28.ひどい顔だねえ
デシーカは自宅に帰らず、馴染みの安宿に腰を据えた。
硬いベッドがあるだけの薄汚れた狭い部屋で、備えつけのシャワーはお湯が出るのか怪しかったし、ドアノブを力任せにひねれば鍵が外れるような有様だった。
だが、身を隠す分には信頼できる。それに――イオにどんな顔で会えばいいのかわからなかったし、なにを話せばいいのかもわからなかった。
床を走るゴキブリを踏み潰し、デシーカはベッドに腰掛けて深い嘆息をもらした。
これが本当に最後だ、と彼女は何度も胸中でつぶやいた。まるで念じるようにして。
ほとんど眠れないままに夜が明け、デシーカは冷たいシャワーを浴びてから、一晩のうちに灰皿に山盛りになった吸い殻を律儀にゴミ箱に捨てた。
最寄駅の売店で新聞を買うと、通勤客に混じって地下鉄に乗り込む。
官庁や大企業のビルが集まる中央区のアヴァロン中央駅に向かう地下鉄は足が浮きそうなほどに混雑していたが、デシーカは新聞をうまく折り畳んで目をとおした。
昨日の高速道路での出来事は数台を巻き込んだ玉突き事故として報道されていたが、それだけだった。
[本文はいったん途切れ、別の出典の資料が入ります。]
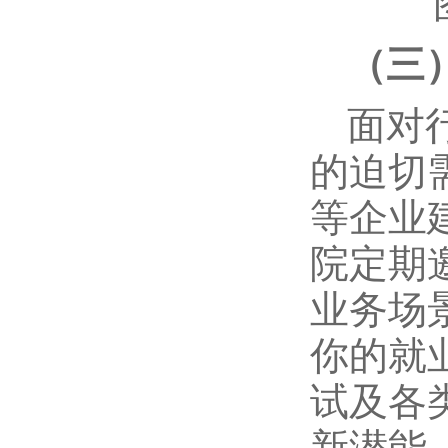
（三
面对
的迫切
等企业
院定期
业务场
你的就
试及各
新潜能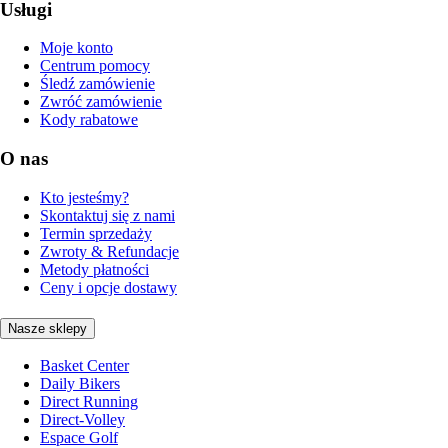
Usługi
Moje konto
Centrum pomocy
Śledź zamówienie
Zwróć zamówienie
Kody rabatowe
O nas
Kto jesteśmy?
Skontaktuj się z nami
Termin sprzedaży
Zwroty & Refundacje
Metody płatności
Ceny i opcje dostawy
Nasze sklepy
Basket Center
Daily Bikers
Direct Running
Direct-Volley
Espace Golf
ロクサーナの後始末は完璧だ。
アヴァロン中央駅で降り、彼女は指定されたコインロッカーから茶封筒に入った故買屋のリストを回収した。中身を確認すると数枚のコピー用紙と一緒に可愛い丸字のメモが添付されており、「肋骨折れたやつに徹夜させよってボケ!」とだけ書かれていた。
リストにはざっと見ただけでも数十の店と個人の名前があり、押収品を横流ししている警察内のどういったグループとつながっているのかが網羅されていた。
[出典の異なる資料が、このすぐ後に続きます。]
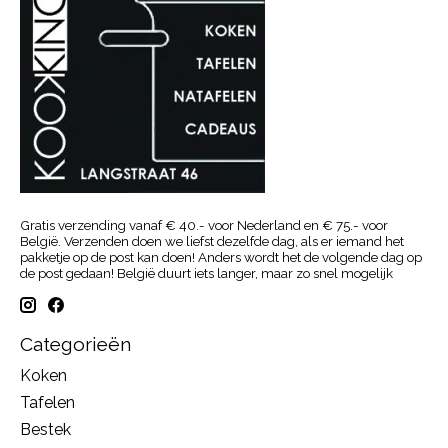
Gratis verzending vanaf € 40.- voor Nederland en € 75.- voor
België. Verzenden doen we liefst dezelfde dag, als er iemand het
pakketje op de post kan doen! Anders wordt het de volgende dag op
de post gedaan! België duurt iets langer, maar zo snel mogelijk
Categorieën
Koken
Tafelen
Bestek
ロクサーナは金を受け取ったからにはきっちりと仕事をする女だ。
いままで彼女が収集してきたすべての情報だと思って間違いなかった。
デシーカはその足で迷宮アパートのスイ・シーの元に向かい、
「ひどい顔だねえ、デシーカ」
こちらの顔を見るなり闇医者は咥えた煙草をひこひこ揺らしながら言ってきた。
「睡眠不足だし、あとは食事もまともに取っていないだろ?」
「シー女士、ならいいサプリでももらえますか?」
「お高いけども、お望みなら出してあげるよ。睡眠薬も出そうか?」
スイ・シーはこちらの事情に深入りするつもりはないようで、それでも少し呆れたようにして肩をすくめた。
「殺し屋に健康診断もないだろうけど。まあ医者にかかりたいならうちをよろしく」
「でもお高いんでしょう?」
「もちろんだねえ」
二人は顔を見合わせると、どちらもなく苦笑した。
「ロレッタは別の部屋に移したよ。迷宮アパートは素人にゃ難しい。ここにいる分には警察も黒社会の連中もそうは見つけ出せやしないさ。もちろん賞金首もねえ」
「感謝します」
「感謝するのはこの騒ぎを生き延びてからにするといい」
スイ・シーが投げてよこした部屋の鍵を受け取り、デシーカは複雑怪奇な迷宮アパートの奥に足を踏み入れた。階段をのぼってくだり、青空が見える場所をとおり、なぜか屋根のうえを歩き、また階段の踊り場に出る。すでに何階にいるのかわからなかったが、デシーカにしてみれば〈課堂〉に渡る前によく訪れた勝手知ったる場所だった。
「ロレッタ、私だ」
目的の部屋に辿り着くと、デシーカは鍵を開けて静かに足を踏み入れた。